The 2021 Florida Legislative Session starts Tuesday, March 2, and lawmakers will take up a wide range of issues during the 60-day session. At the top of that list is of course the budget.
According to the News Service of Florida (NSF), with the economic fallout of the COVID-19 pandemic reducing expected tax revenues, legislative leaders have warned they will likely have to make budget cuts. But Gov. Ron DeSantis released a record $96.6 billion budget proposal for the 2021-2022 fiscal year, which will start July 1.
Another issue many in agriculture will be watching is the Environment. Gov. DeSantis is asking lawmakers for $625 million to continue a multi-year effort to restore the Everglades and address other water-related issues, like springs restoration. But he’s also pitching a new “Resilient Florida” program, which would involve issuing bonds to help provide $1 billion over four years to state and local governments to address climate change impacts, such as rising sea levels.
NSF notes other top issues for this year’s session include:
EDUCATION: Continuing years of Republican efforts to boost school choice, lawmakers are considering a major school-vouchers bill that includes expanding eligibility for scholarship programs and creating what is known as “education savings accounts.” Meanwhile, public schools will be a key budget issue, in part because lawmakers will have to decide how to address nearly 88,000 students who did not enroll as expected this year during the pandemic.
ELECTIONS: Republican leaders are backing controversial proposals that would change the vote-by-mail process. As an example, one proposal would require voters to request vote-by-mail ballots more frequently, while another would prevent volunteers from collecting vote-by-mail ballots from people outside of their families. Critics argue the proposals are aimed at reducing mail-in voting, which Democrats used heavily during the 2020 elections.
ENVIRONMENT: DeSantis is asking lawmakers for $625 million to continue a multi-year effort to restore the Everglades and address other water-related issues, such as springs restoration. But he also is pitching a new “Resilient Florida” program, which would involve issuing bonds to help provide $1 billion over four years to state and local governments to address climate change impacts, such as rising sea levels.

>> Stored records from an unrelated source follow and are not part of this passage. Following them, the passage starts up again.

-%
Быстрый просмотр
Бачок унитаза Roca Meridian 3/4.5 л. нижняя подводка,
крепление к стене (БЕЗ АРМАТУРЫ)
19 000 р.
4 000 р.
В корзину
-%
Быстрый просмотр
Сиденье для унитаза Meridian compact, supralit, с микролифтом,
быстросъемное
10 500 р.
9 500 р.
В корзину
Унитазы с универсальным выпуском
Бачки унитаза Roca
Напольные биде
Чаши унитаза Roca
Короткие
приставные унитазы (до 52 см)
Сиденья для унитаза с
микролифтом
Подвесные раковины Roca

HEALTH CARE: As the largest part of the state budget, health and human services will play a key role as lawmakers negotiate a new spending plan. One closely watched issue will be Medicaid reimbursement rates for hospitals and nursing homes. Lawmakers could look to reduce state dollars going into Medicaid without slashing rates, possibly through a new hospital arrangement that would involve local money being used to draw down federal matching funds.
INSURANCE: Senate leaders are backing a long-debated idea to eliminate Florida’s no-fault auto insurance system and the requirement that motorists carry personal-injury protection, or PIP, coverage. The proposal would lead to motorists being required to carry bodily injury coverage. Also, lawmakers could make changes in the property-insurance system, as premiums increase and more homeowners turn to the state-backed Citizens Property Insurance Corp.
LIABILITY: Health-care providers and other businesses are clamoring for protections from coronavirus-related lawsuits. The House is poised to quickly pass a bill that would shield non-healthcare businesses from liability, But lawmakers are wrestling with some thorny issues, including details of protections for nursing homes and assisted living facilities, which have seen more than 10,000 deaths during the pandemic.
PROTESTS: One of the hottest debates during the session could center on proposals by Republican leaders to enhance penalties associated with violent protests, create new crimes when mobs attack property or police, and make it difficult for cities to trim law-enforcement spending. The proposals have drawn criticism from Democrats who say they are unnecessary and divisive and could be used to squash peaceful assemblies.
PUBLIC EMPLOYEES: Senate Republicans are backing a controversial proposal that would affect public-employee union dues, while also looking at possibly moving away from the state’s traditional pension system for government workers. Unions have lined up to fight the union dues proposal, which would put additional requirements on the process for deducting dues from paychecks. The other proposal could shift new workers to a 401(k)-style system.
TAXES: With Florida businesses pushing for the change, lawmakers are considering a proposal that would require out-of-state online retailers to collect sales taxes on purchases made by Floridians. Currently, retailers that have a physical presence in Florida must collect and remit sales taxes for items sold in the state. The bill seeks to put the same responsibility on retailers that don’t have such a presence but sell products to Floridians.
During the start of the session on Tuesday Gov. DeSantis will give his annual State of the State address.